(Trecho de origem):
⁂
Apenas colocava o termo “afetividade” quando se
referia a uma das condições da guarda de terceiros, no alterado art.1.584,
parágrafo único.
Pela
primeira vez, o legislador usou expressamente a palavra afeto, no art. 1.583,
parágrafo segundo inciso I, alterado pela Lei nº. 11.698/2008, justamente no capítulo que trata da proteção dos filhos,
ao descrever as três condições necessárias para o genitor exercer a guarda
unilateral, como se verifica: In litteris:
Art.
1.583. A guarda será unilateral ou
compartilhada.
2º. A
guarda unilateral será atribuída ao genitor que revele melhores condições para
exercê-la e, objetivamente, mais aptidão para propiciar aos filhos os seguintes fatores:
I -
afeto nas relações com o genitor e com o grupo familiar;
Ainda,
novamente coloca a afetividade[3] como um requisito no
momento de conceder a guarda unilateral ou compartilhada do menor para
terceiro, conforme o art. 1.584, parágrafo
5º. do C.C., com alteração recente da Lei 11.698 de 13 de junho de 2008,
estabelecendo que:
Daí
porque entende-se que "o direito das famílias instalou uma nova ordem
jurídica para a família, atribuindo valor jurídico ao afeto."(DIAS, 2007).
Assim
se o afeto deve ser valorado juridicamente é porque ele é um bem jurídico,
mesmo imaterial ou abstrato, que pode ter um preço, ou seja, um valor aferível
economicamente e não só sentimentalmente.
Em
matéria de Direito de família e de afeto na família o valor jurídico do afeto é
um dos `nós que deve ser desfeito, buscando-se uma solução equilibrada a respeito.
O
termo “nó” foi utilizado por Perrot ao
tratar sobre a família após o século XIX. (PERROT). Alguns estudiosos desataram os nós no Direito
de Família (já estão sendo desfeitos pela doutrina e jurisprudência brasileiras),
no que diz respeito a afetividade nas relações familiares, como por exemplo a
união estável, a família homoafetiva (Em
09.10.2008, o Superior Tribunal de Justiça, reconheceu a possibilidade jurídica
de apreciação de ações que envolvem união homoafetiva pela primeira vez) e a filiação
socioafetiva. Resta desfazer mais este.
O
afeto tornou-se um valor tão importante no Direito de Família que o desafeto
paterno passou a ser objeto de litígio e indenização[4] por danos morais.
O
Poder Judiciário brasileiro desde o ano de 2003, foi chamado a examinar a
questão do abandono afetivo na relação paterno-filial, sendo que a ação pioneira transcorreu na Comarca de Capão da
Canoa, tendo a sentença condenado o pai a indenizar a filha por abandono
afetivo, no valor de 200 salários-mínimos.
De se
salientar que aos pais incumbe o dever de sustento, guarda e educação dos
filhos (art. 22 da Lei nº 8.069/90). A educação abrange não somente a
escolaridade, mas também a convivência familiar, o afeto, amor, carinho, ir ao
parque, jogar futebol, brincar, passear, visitar, estabelecer paradigmas, criar
condições para que a criança se autoafirme.
⁂
(Dados extraídos):
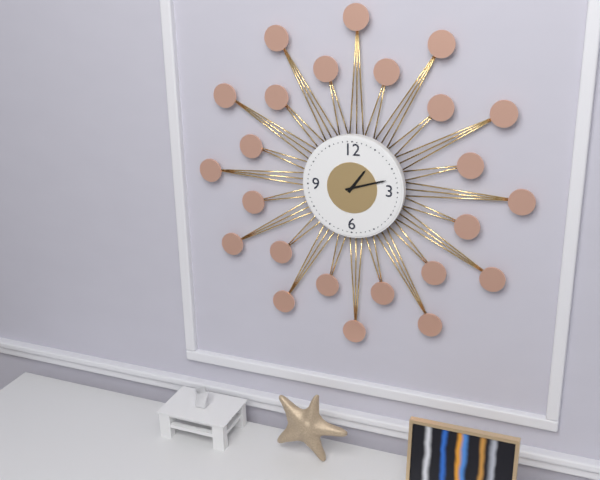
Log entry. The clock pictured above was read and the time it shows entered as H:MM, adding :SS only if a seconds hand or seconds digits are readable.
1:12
⁂
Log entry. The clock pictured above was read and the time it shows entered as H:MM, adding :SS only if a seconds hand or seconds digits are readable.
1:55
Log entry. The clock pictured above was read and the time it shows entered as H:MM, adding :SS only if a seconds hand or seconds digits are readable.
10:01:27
⁂
(Problema proposto):
Por favor, reproduza do trecho sobre o afeto no Direito de Família tudo o que vai de "Apenas colocava o" até "compartilhada.", trocando "legislador" por "Congresso". Os dados não são necessários para resolver nada aqui.

(Resultado do exercício):
Apenas colocava o termo “afetividade” quando se
referia a uma das condições da guarda de terceiros, no alterado art.1.584,
parágrafo único.
Pela
primeira vez, o Congresso usou expressamente a palavra afeto, no art. 1.583,
parágrafo segundo inciso I, alterado pela Lei nº. 11.698/2008, justamente no capítulo que trata da proteção dos filhos,
ao descrever as três condições necessárias para o genitor exercer a guarda
unilateral, como se verifica: In litteris:
Art.
1.583. A guarda será unilateral ou
compartilhada.